DATA ENTRIES:
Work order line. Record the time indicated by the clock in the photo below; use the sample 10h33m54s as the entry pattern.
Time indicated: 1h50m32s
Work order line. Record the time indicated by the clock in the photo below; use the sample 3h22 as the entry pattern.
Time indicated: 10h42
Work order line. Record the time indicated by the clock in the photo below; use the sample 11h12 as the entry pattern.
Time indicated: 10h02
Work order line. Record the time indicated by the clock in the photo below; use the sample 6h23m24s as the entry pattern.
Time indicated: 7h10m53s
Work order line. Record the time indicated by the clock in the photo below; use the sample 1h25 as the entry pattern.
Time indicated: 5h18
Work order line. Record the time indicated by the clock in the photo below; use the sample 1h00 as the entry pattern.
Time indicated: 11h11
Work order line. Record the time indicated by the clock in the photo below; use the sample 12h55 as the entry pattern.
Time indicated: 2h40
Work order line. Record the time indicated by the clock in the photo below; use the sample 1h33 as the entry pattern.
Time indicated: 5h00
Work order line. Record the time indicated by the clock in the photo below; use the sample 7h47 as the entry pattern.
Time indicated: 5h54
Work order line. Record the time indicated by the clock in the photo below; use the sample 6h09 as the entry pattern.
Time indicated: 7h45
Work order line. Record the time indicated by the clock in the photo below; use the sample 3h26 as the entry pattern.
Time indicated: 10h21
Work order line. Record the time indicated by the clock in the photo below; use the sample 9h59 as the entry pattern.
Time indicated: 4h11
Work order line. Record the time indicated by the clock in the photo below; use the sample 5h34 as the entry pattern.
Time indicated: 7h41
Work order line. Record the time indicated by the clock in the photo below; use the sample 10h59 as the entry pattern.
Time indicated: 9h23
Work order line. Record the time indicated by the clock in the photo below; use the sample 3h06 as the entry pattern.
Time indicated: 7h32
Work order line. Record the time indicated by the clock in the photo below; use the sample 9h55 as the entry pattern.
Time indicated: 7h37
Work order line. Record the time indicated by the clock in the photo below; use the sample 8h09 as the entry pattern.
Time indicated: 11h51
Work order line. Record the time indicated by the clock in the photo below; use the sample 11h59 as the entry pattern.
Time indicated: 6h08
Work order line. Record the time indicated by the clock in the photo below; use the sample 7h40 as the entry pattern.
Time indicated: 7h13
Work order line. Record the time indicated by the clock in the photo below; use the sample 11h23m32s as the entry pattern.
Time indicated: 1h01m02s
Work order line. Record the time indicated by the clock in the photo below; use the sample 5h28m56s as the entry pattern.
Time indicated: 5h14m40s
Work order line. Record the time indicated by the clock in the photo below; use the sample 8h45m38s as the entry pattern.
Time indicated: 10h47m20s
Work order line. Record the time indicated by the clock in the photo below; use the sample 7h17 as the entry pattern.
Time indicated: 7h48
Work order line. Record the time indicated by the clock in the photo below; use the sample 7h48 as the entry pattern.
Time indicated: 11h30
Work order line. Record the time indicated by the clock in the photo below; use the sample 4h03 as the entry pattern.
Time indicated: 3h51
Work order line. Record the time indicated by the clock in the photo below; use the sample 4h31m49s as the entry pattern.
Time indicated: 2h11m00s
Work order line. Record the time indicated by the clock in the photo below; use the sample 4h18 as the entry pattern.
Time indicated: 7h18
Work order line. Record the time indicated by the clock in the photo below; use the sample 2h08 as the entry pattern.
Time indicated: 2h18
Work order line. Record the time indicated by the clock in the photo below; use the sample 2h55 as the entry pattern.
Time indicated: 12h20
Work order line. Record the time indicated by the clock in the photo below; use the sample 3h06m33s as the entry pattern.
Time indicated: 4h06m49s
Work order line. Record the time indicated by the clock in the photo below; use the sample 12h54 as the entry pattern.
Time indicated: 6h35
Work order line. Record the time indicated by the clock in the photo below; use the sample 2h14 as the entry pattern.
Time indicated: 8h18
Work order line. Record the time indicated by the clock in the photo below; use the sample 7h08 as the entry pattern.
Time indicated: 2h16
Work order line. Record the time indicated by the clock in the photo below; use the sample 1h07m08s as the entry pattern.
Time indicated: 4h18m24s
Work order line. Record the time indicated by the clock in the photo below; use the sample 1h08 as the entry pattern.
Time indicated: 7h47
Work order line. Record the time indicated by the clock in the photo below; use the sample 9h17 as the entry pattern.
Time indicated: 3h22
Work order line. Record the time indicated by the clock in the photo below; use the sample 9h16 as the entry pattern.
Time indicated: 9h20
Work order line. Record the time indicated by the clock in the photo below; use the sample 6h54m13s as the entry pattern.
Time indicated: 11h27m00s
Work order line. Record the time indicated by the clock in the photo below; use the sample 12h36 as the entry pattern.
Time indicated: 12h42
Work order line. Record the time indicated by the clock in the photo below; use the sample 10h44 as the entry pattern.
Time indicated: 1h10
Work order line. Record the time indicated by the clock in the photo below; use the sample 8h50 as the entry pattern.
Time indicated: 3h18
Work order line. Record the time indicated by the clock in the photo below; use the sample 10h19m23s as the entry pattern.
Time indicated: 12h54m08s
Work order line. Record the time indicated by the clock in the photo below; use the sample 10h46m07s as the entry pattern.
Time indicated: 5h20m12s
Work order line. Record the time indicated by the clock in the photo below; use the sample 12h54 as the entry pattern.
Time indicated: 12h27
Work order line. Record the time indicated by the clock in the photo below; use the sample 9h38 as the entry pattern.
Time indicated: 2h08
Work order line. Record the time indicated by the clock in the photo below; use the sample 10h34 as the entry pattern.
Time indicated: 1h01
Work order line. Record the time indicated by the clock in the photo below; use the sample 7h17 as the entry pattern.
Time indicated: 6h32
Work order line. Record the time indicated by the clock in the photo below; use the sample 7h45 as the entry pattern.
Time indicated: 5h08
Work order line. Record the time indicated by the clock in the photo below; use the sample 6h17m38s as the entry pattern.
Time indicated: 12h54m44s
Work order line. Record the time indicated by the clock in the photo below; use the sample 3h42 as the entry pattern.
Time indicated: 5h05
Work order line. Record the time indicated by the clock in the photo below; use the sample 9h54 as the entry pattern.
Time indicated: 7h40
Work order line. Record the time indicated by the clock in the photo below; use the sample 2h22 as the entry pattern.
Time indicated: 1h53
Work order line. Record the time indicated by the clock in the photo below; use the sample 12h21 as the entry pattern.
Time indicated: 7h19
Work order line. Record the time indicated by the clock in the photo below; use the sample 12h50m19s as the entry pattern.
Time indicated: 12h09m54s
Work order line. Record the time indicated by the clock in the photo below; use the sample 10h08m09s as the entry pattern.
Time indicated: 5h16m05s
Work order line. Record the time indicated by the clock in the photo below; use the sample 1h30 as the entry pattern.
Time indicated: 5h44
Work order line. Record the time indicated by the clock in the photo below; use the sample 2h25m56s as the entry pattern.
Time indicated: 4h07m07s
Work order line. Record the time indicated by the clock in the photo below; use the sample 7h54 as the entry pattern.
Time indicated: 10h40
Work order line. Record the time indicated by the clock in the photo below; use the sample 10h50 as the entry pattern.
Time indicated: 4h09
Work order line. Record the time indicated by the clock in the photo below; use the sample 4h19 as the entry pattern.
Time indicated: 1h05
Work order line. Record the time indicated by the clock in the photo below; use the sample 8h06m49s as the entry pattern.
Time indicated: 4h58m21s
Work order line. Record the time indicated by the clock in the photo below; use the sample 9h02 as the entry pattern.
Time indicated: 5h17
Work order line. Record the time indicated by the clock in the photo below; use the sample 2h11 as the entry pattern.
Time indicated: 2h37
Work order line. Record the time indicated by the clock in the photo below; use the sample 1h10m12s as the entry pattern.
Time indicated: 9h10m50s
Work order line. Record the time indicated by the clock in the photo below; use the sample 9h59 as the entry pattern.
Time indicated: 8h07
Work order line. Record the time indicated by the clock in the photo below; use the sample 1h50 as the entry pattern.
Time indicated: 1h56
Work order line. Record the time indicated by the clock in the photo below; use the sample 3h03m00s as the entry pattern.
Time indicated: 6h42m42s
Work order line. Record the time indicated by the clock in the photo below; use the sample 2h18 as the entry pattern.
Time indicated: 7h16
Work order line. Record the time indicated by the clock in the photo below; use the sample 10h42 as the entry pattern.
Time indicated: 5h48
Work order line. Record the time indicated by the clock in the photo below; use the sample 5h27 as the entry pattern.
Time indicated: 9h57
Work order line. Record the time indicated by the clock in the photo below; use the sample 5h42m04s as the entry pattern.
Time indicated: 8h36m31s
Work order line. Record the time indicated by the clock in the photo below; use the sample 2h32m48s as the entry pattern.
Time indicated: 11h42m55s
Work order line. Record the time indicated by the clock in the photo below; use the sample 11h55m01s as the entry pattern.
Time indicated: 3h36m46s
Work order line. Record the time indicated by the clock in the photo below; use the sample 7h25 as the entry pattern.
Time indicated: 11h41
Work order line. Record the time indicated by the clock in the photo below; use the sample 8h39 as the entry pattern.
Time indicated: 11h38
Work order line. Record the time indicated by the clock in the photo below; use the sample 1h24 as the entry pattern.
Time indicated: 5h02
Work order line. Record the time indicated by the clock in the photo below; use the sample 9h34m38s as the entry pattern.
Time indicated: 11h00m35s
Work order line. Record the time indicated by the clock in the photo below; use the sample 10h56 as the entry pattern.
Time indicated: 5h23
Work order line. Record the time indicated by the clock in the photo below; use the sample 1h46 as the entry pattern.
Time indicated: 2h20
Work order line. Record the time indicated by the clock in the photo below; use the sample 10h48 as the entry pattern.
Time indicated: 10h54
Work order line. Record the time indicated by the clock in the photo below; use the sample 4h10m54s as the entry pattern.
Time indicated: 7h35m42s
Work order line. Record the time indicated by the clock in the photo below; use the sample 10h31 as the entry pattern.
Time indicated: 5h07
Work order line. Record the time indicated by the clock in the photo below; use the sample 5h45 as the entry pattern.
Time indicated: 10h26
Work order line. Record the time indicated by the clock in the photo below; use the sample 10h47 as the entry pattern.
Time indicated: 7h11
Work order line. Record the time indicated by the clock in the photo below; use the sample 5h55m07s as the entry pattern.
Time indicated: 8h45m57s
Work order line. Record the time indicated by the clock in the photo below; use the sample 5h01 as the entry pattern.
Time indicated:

INSTRUCTION:
Lay out the items as a two-column CSV with the headers instruction and time, one row per item, each value in a single quoted field with line breaks turned into spaces. Begin at the first item and stop after the line containing "Time indicated: 5h18".

SOLUTION FOR THIS EXERCISE:
instruction,time
"Work order line. Record the time indicated by the clock in the photo below; use the sample 10h33m54s as the entry pattern. Time indicated:","1h50m32s"
"Work order line. Record the time indicated by the clock in the photo below; use the sample 3h22 as the entry pattern. Time indicated:","10h42"
"Work order line. Record the time indicated by the clock in the photo below; use the sample 11h12 as the entry pattern. Time indicated:","10h02"
"Work order line. Record the time indicated by the clock in the photo below; use the sample 6h23m24s as the entry pattern. Time indicated:","7h10m53s"
"Work order line. Record the time indicated by the clock in the photo below; use the sample 1h25 as the entry pattern. Time indicated:","5h18"